**Task**
Repeat all the records exactly, omitting pictures.

**Study material**
-- Opening Marker --

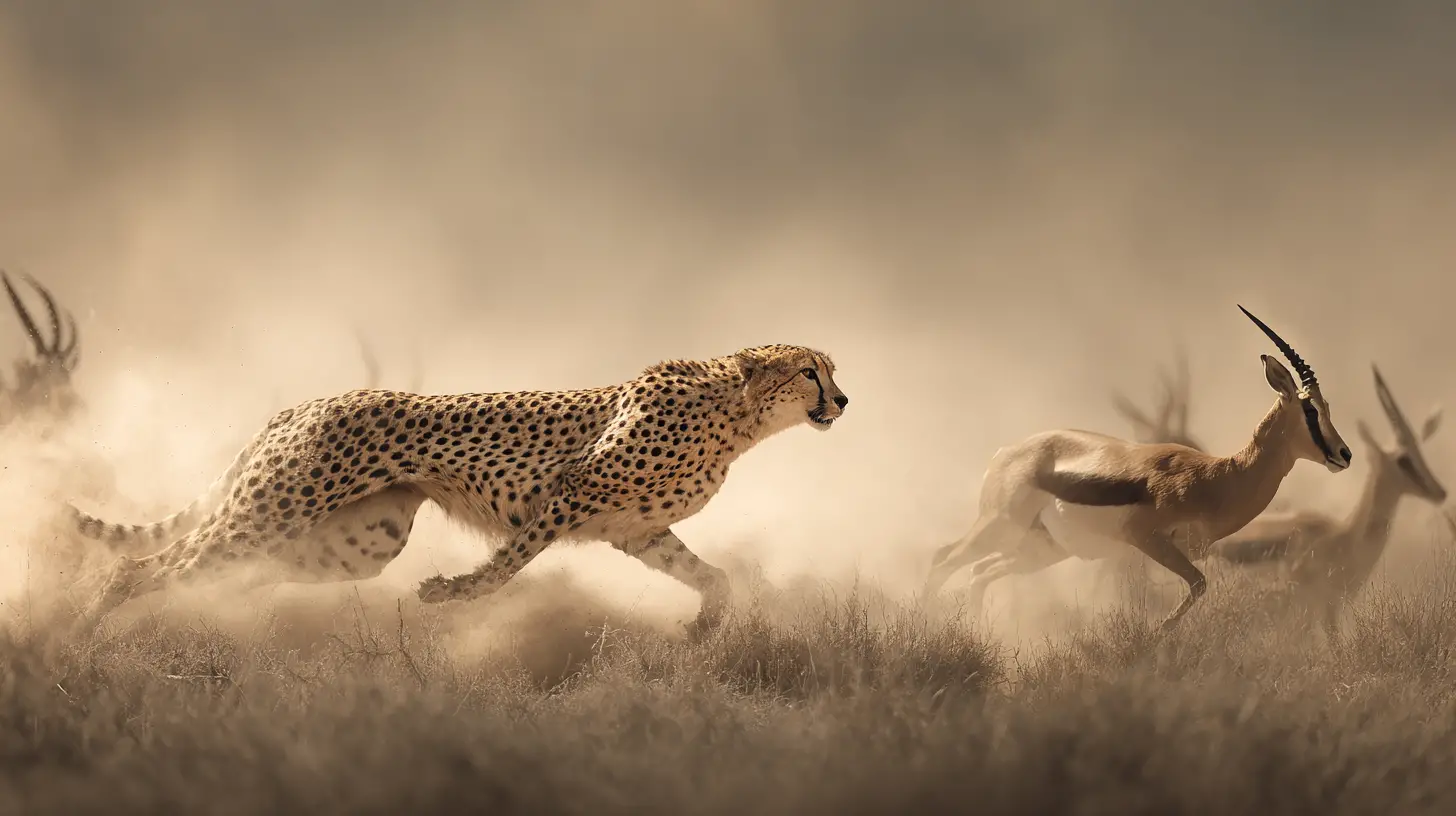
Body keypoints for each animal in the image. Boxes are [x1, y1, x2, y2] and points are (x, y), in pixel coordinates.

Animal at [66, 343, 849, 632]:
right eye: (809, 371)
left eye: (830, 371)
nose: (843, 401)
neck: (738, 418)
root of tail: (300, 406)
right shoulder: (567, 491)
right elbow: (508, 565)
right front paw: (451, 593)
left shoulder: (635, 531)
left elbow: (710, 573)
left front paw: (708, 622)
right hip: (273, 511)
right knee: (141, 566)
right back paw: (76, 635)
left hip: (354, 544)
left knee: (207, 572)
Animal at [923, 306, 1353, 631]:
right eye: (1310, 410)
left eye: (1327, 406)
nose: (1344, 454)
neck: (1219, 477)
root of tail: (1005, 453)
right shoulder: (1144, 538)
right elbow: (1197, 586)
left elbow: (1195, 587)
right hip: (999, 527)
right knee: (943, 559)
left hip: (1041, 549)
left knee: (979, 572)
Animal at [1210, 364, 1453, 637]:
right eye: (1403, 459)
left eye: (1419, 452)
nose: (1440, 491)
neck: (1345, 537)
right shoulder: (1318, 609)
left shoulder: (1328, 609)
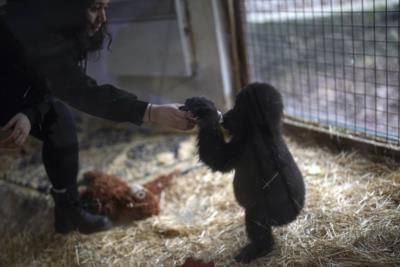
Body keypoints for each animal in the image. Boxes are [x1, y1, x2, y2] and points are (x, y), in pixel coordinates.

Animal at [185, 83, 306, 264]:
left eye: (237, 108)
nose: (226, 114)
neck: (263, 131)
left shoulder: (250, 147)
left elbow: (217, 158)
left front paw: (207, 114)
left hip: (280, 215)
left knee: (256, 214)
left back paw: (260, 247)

-- Closing Marker --

**Completed task**
Body keypoints for each animal in the image. Boxes are [x1, y1, x2, y2] and points are (x, y), in pixel coordinates.

Animal at [66, 343, 849, 632]:
right eye: (809, 371)
left eye: (830, 371)
nose: (843, 401)
neck: (738, 418)
root of tail: (300, 406)
right shoulder: (567, 491)
right elbow: (508, 565)
right front paw: (451, 593)
left shoulder: (635, 531)
left elbow: (710, 573)
left front paw: (708, 622)
right hip: (273, 511)
right knee: (141, 566)
right back paw: (76, 635)
left hip: (354, 544)
left knee: (207, 572)
Animal at [923, 306, 1353, 631]:
right eye: (1310, 410)
left eye: (1327, 406)
nose: (1344, 454)
neck: (1219, 477)
root of tail: (1005, 453)
right shoulder: (1144, 538)
right elbow: (1197, 586)
left elbow: (1195, 587)
right hip: (999, 527)
right knee: (943, 559)
left hip: (1041, 549)
left knee: (979, 572)
Animal at [1210, 364, 1453, 637]:
right eye: (1403, 459)
left eye: (1419, 452)
nose: (1440, 491)
neck: (1345, 537)
right shoulder: (1318, 609)
left shoulder: (1328, 609)
Body keypoints for each animal in the image. Boxes are [x1, y1, x2, y2] and points are (x, y), in pixel coordinates.

Animal at [185, 83, 306, 264]:
left eye: (237, 108)
nose: (226, 114)
neck: (263, 131)
left shoulder: (250, 147)
left elbow: (217, 158)
left front paw: (207, 114)
left hip: (280, 215)
left knee: (256, 214)
left back paw: (260, 247)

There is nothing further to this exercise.